#### EXERCISE PASSAGE:
+---+

Some of the metrics gathered include gait speed, balance, respiration, sleep, and even the vibration of a heartbeat. Kabelac explains, “When you’re asleep, your chest is expanding and contracting, your heart’s beating, and sometimes your arm or leg jitters. We use that collection of movement to infer your sleep stage.”
THE NEUROLOGIST CHRIS TAROLLI OF THE University of Rochester participated in a pilot study. He explains via email, “The device allowed us to continuously collect objective data on sleep, mobility, falls, activity patterns, socialization, and other features of daily life. This is invaluable in research, allowing us to make novel insights into the natural history of chronic diseases, fluctuations in daily activities, and effects of medications.”
Back in 2017, Constance, a patient with multiple sclerosis (MS), had Emerald hanging on her kitchen wall for a year. Back then, Emerald couldn’t detect slight movements like chest expansion, but could track her gait and also that of her family members. Emerald was able to distinguish her movements because, with a walker, she moved slower. Its data was more comprehensive and accurate than other data because of the way it tracked patterns. “When I go to the doctor, they have me walk 25 yards, and you’re supposed to walk as fast as you can. I’m trying my hardest. Emerald shows that really I don’t walk that rate.” Constance barely noticed the device, which can be turned off at will. “I didn’t think anything of it. It’s just a white plastic box.”
THE EMERALD SYSTEM PRESENTS INTRIGUING possibilities for pharmaceutical companies, which are interested in collecting data from the home both during and after clinical trials. Typically, clinical assessments are only recorded at infrequent doctor visits and through self-reported tools like diaries and questionnaires. Novartis, Pfizer, and Leo Pharma are all integrating Emerald into their clinical trials.
One use would be for tweaking drugs’ dosage. For example, a common medication for multiple sclerosis is Ampyra, manufactured by Acorda Therapeutics. Throughout the day, it depletes in the bloodstream. The motor fluctuations of a patient can indicate whether the drug’s delivery could be improved, either in the amount given or the time it should be taken.

+---+

#### SUPPLIED ENTRIES:
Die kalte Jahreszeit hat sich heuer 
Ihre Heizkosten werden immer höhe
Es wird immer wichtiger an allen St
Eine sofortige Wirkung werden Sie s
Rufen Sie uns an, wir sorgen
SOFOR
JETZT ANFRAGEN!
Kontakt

+---+

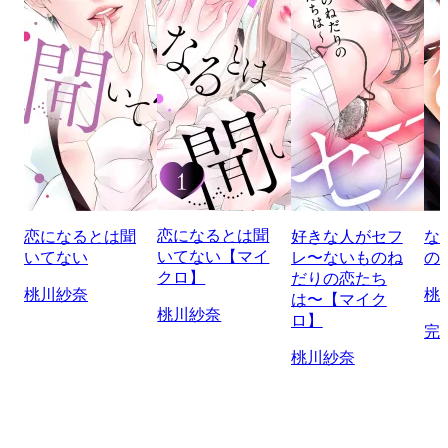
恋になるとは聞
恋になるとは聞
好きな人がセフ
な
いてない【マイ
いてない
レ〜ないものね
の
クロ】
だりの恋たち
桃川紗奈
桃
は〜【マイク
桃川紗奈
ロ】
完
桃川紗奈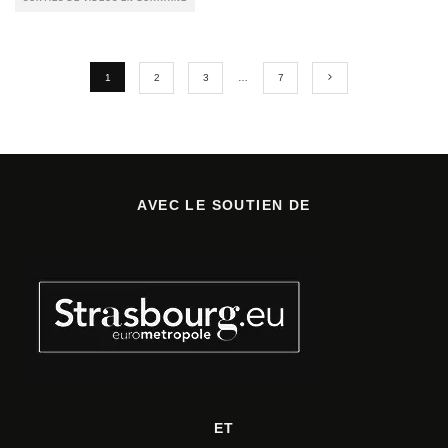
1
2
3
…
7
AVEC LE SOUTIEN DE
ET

+---+

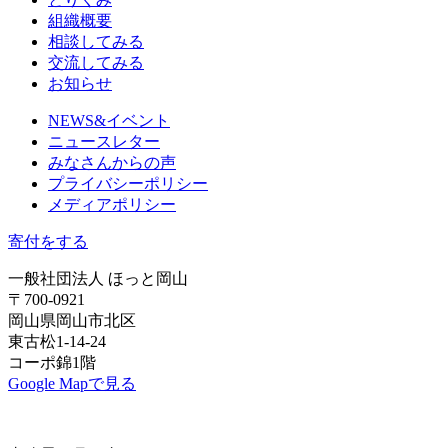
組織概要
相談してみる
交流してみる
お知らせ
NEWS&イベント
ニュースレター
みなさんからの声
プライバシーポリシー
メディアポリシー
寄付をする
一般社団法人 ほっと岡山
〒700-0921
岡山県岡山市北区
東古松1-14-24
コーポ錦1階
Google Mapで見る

+---+

#### PROBLEM DETAILS:
Write out, word for word, the part of the Emerald passage starting with "THE EMERALD SYSTEM" and going on through "should be taken.".

#### WORKED SOLUTION:
THE EMERALD SYSTEM PRESENTS INTRIGUING possibilities for pharmaceutical companies, which are interested in collecting data from the home both during and after clinical trials. Typically, clinical assessments are only recorded at infrequent doctor visits and through self-reported tools like diaries and questionnaires. Novartis, Pfizer, and Leo Pharma are all integrating Emerald into their clinical trials.
One use would be for tweaking drugs’ dosage. For example, a common medication for multiple sclerosis is Ampyra, manufactured by Acorda Therapeutics. Throughout the day, it depletes in the bloodstream. The motor fluctuations of a patient can indicate whether the drug’s delivery could be improved, either in the amount given or the time it should be taken.